• [Teks untuk Dianalisis]
----------

Tanggal 20 Oktober
2015 genap satu tahun Kabinet Joko Wi-JK melaksanakan tugasnya. Pada hal di
awal kepemimpinannya Mendikbud menyampaikan paparan dengan judul Gawat Darurat Pendidikan
di Indonesia. Sepanjang yang saya ketahui, belum banyak gebrakan substatif
dalam bidang pendidikan. Mungkin saya
kurang mencermati, namun menurut informasi media dua “gebrakan” adalah
moratorium Kurikulum 2013 dan Guru Garis Depan. Tulisan ini dimaksudkan sebagai
masukkan.
Menurut saya ada tiga
masalah pendidikan yang mendesak untuk segera diselesaikan. Pertama,
masalah mutu guru yang kurang baik dan distribusinya yang sangat timpang. Secara agregat nasional, jumlah guru kita
sangat cukup dan bahkan lebih mewah dibanding negara tetangga kita, Singapura
maupun Malaysia. Yang menjadi masalah
adalah distribusi yang sangat tidak merata.
Sekolah-sekolah di perkotaan banyak yang kelebihan guru, sementara sekolah-sekolah
di pedesaan sangat kekurangan.
Pengalaman melaksanakan program SM3T (Sarjana Mengajar di Daerah
Tertinggal, Terdepan dan Terpencil hampir tidak ada SD/SMP/SMA/SMK di daerah
itu yang gurunya mencukupi. Banyak SD
yang hanya memiliki dua atau tiga orang guru, termasuk kepala sekolah.
Menurut studi
kontribusi guru terhadap hasil belajar siswa lebih 50%. Studi Mourshed dan Barber (2010) di Amerika
Serikat menyebutkan kontribusi itu 53%.
Studi John Hattie (2008) di New Zeland menemukan kontribusi itu 58%,
sedangkan studi Pujiastuti dkk (2012) di Indonesia kontribusi tersebut
54,5%. Jadi jika setiap sekolah memiliki
guru dengan jumlah yang cukup dan mutu yang baik, lebih separuh masalah
pendidikan di sekolah itu telah tertangani.
Mutu seperti apa yang
dapat kita harapkan jika sebuah SD dengan rombel hanya memiliki dua orang guru?
Apalagi sekolah semacam itu berlokasi di daerah 3T, dimana fasilitas sekolah
sangat minimal dan bahkan siswa tidak memiliki buku. Mirip kondisi SD di kampung saya (pinggiran
Ponorogo) pada akhir tahun 1950an. Namun
beruntung, saat itu kami memiliki guru yang hebat, sehingga pembelajaran tetap
berjalan dengan baik.
Oleh karena itu upaya
agar setiap sekolah memiliki guru yang cukup dengan mutu yang baik merupakan
program yang harus segera dilaksanakan.

----------

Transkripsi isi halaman

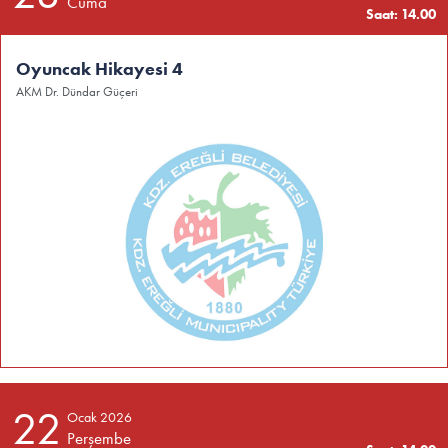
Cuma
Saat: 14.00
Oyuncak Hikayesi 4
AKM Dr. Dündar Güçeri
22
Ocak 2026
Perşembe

----------

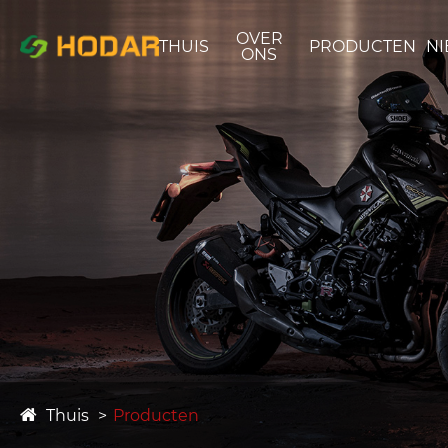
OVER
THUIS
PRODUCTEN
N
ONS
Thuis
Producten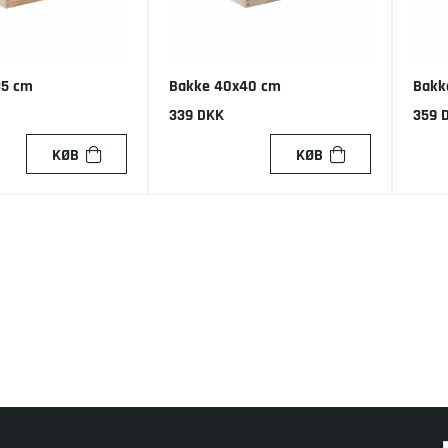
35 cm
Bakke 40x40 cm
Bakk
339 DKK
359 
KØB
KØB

----------

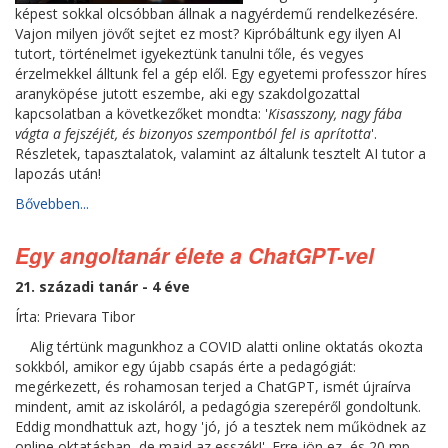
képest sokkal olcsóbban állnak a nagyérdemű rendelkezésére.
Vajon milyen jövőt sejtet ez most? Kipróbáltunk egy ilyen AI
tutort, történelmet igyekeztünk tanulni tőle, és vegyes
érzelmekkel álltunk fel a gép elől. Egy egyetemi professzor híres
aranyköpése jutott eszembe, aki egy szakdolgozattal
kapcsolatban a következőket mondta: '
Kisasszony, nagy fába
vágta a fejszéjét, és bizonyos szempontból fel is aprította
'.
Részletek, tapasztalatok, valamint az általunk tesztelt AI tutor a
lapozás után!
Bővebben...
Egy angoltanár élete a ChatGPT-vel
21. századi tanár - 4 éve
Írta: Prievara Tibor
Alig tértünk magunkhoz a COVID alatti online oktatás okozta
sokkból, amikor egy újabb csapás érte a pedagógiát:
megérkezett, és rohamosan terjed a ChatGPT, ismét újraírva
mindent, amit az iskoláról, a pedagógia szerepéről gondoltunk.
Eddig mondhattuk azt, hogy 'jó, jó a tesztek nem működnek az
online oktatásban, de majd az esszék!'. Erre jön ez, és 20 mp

----------

• [Butir Tindakan A]
Dalam teks tentang masalah pendidikan di Indonesia, berapa besar kontribusi guru terhadap hasil belajar siswa menurut studi Pujiastuti dkk (2012)?
• [Butir Tindakan B]
Lanjutkan teks tentang masalah pendidikan di Indonesia, dimulai tepat setelah kalimat terakhirnya.

• [Jawaban Tugas A]
54,5%.

• [Jawaban Tugas B]
Apalagi itu merupakan amanah UU No. 14 Tahun 2005, pasal 24 yang
menyatakan bahwa pemerintah/propinsi/kabupaten/kota wajib memenuhi kebutuhan
guru, baik jumlah, kualifikasi akademik maupun kompetensi agar pelaksanaan
pendidikan dasar dan menengah dapat terjamin.
Kita sering mendengar
bahwa mutu guru kita kurang baik. Namun harus kita fahami bahwa guru kita yang
sekarang bekerja di sekolah-sekolah adalah mereka yang masuk menjadi guru
ketika gengsi profesi guru tidak baik.
Akibatnya yang masuk LPTK dan menjadi guru pada umumnya mereka yang
tidak diterima di perguruan tinggi bergengsi.
Namun semenjak guru mendapatkan tunjangan profesi minat menjadi guru
meningkat tajam, sehingga LPTK mendapatkan calon-calon guru dengan mutu sangat
baik.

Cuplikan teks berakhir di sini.